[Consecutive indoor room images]
* * * * * * *
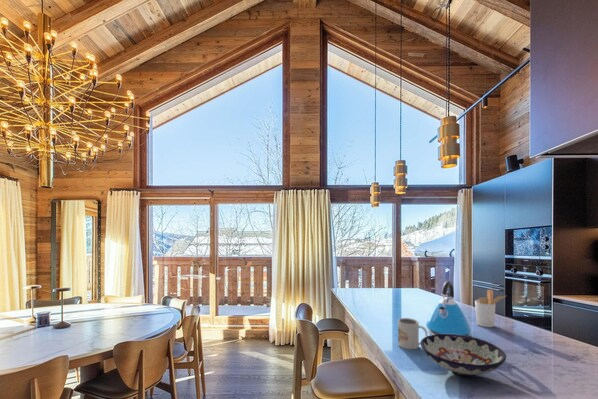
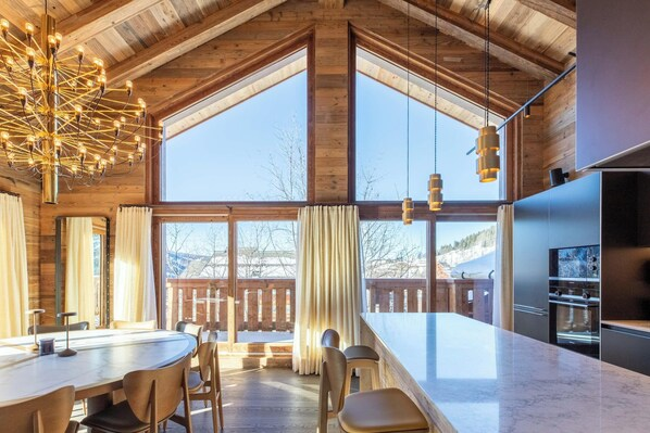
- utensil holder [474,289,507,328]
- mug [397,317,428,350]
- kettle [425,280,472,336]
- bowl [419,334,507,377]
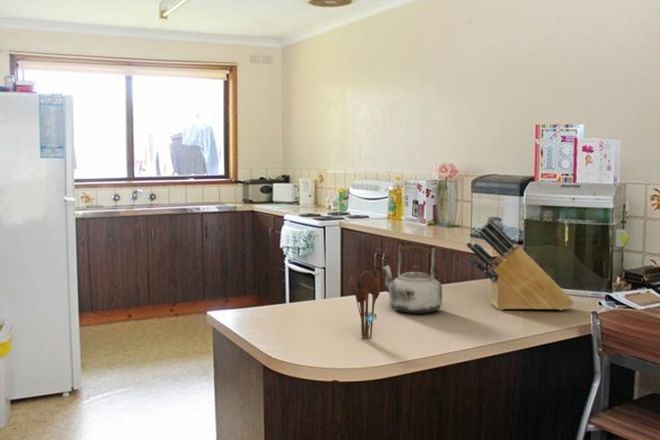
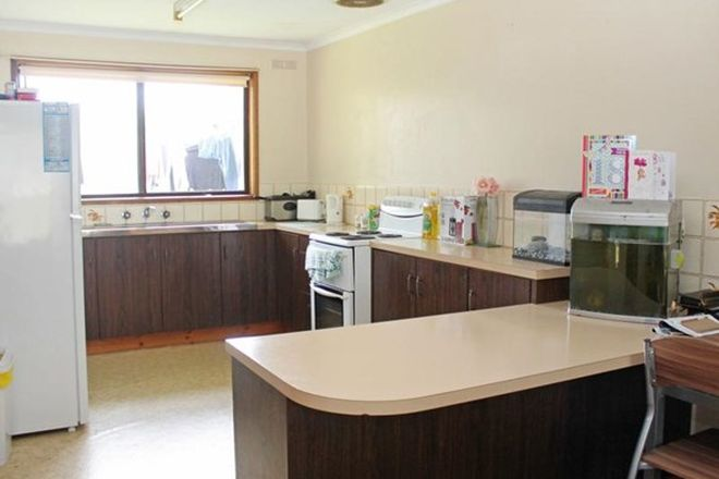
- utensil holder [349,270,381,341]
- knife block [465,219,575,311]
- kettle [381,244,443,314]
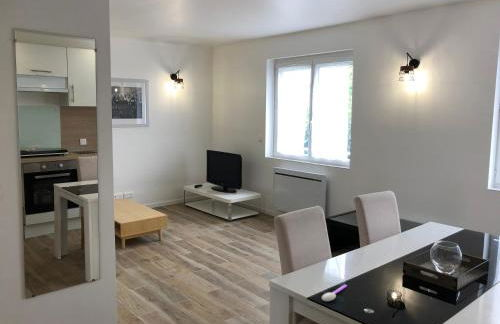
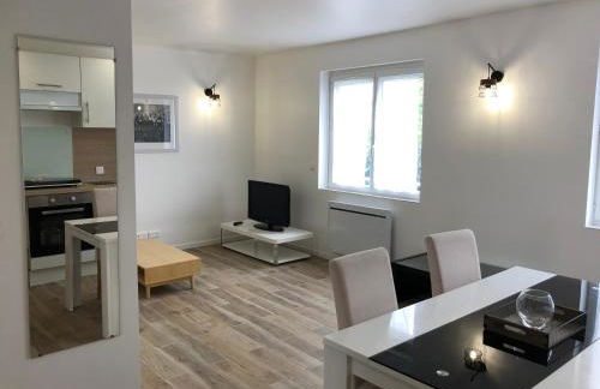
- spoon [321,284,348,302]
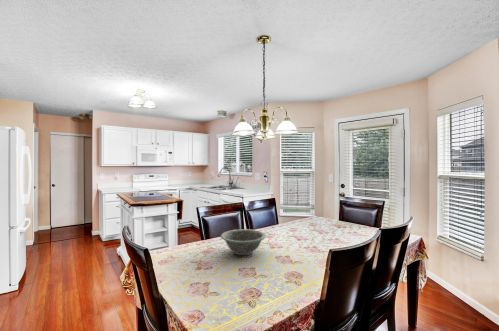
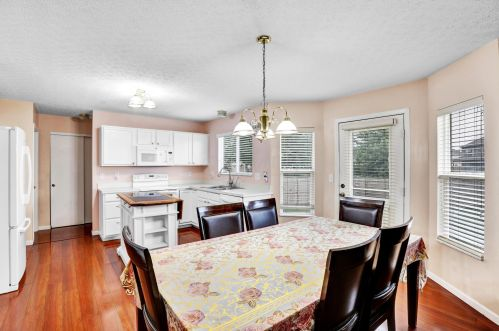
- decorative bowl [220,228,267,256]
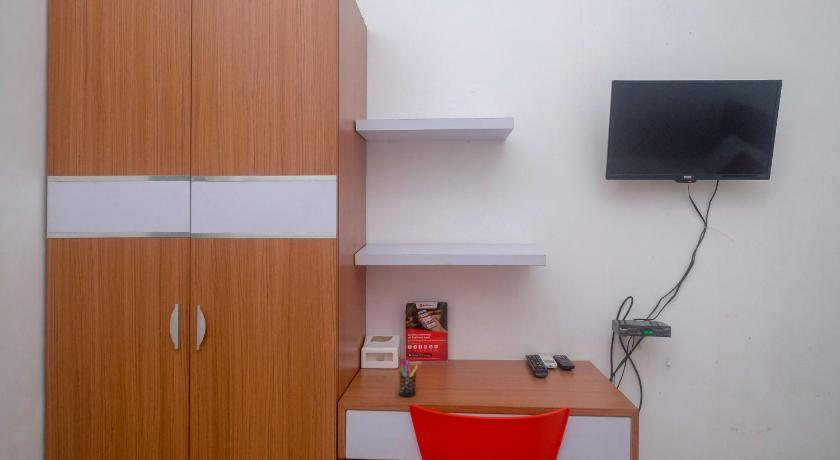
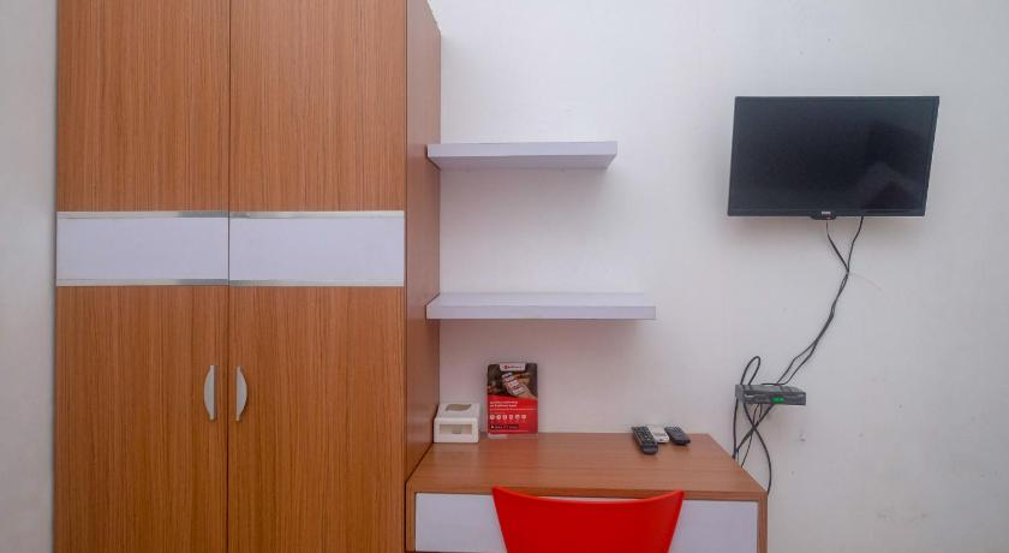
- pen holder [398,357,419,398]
* * * * * * *
WHAT YOU HAVE TO DO: Whichever lines of the records above hold the word "kettle" should all be copied out.

ANSWER SPACE:
- kettle [425,280,472,336]
- kettle [381,244,443,314]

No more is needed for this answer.